**EXERCISE DIRECTIONS**
Return the stretch of the forum thread below that starts with "Good luck and" and goes on through "a later time.", copied word for word.

**PASSAGE**
+-------+
Bill...  Turn the fan on its side, fire it up and blow everything under the bench.  You just created a project for the new owner.
Good luck and I'm sure that the move is something that nobody is looking forward to, but will be well worth the effort.

Bill


----------



## wrmiller (Sep 12, 2016)

I had some odd-ball pieces that I wanted to true up anyway. Now I can pack them away to be used for something useful at a later time. 

And I'm quite impressed with my little mill. I know it's only 6061, but this little guy chewed it up like it was candy and I was taking the biggest bite the face mill could handle.


----------



## wrmiller (Sep 13, 2016)

Well, good news I think. The house is under contract. Nothing found on the inspection. Now I have to figure out how to get the machines to my friend's garage before the 30th (should have bought a pick'emup truck instead of the jeep), go find a cheap house (either AZ or TX), and get us and our stuff there. What a mess. One step at a time though.


----------



## GA Gyro (Sep 13, 2016)

Hey Bill...

Have not been keeping up with your move....
Did I read you are considering Texas???  

Thought you had AZ as your goal...


----------



## wrmiller (Sep 14, 2016)

"Thought you had AZ as your goal..."

I did.

But the combination of my 'early termination' at work (needed a couple more years minimum darn it...), a softening real estate market here, and the tidal wave of people moving to AZ may make it out of my reach financially. So I'm looking at TX as a possibility. Abilene area is of interest to me. Can't take the humidity of East Texas or states further East. No way I could handle GA...


----------
+-------+
**DATA EXTRACT**
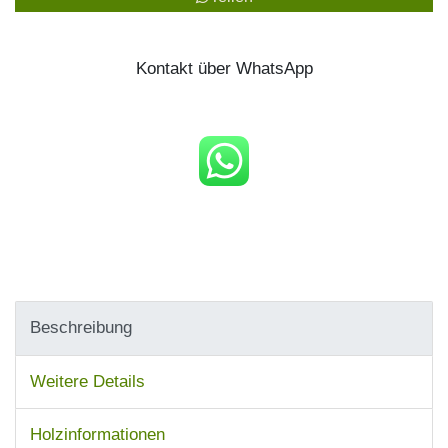
Kontakt über WhatsApp
Beschreibung
Weitere Details
Holzinformationen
+-------+
**RESPONSE TO THIS TASK**
Good luck and I'm sure that the move is something that nobody is looking forward to, but will be well worth the effort.

Bill


----------



## wrmiller (Sep 12, 2016)

I had some odd-ball pieces that I wanted to true up anyway. Now I can pack them away to be used for something useful at a later time.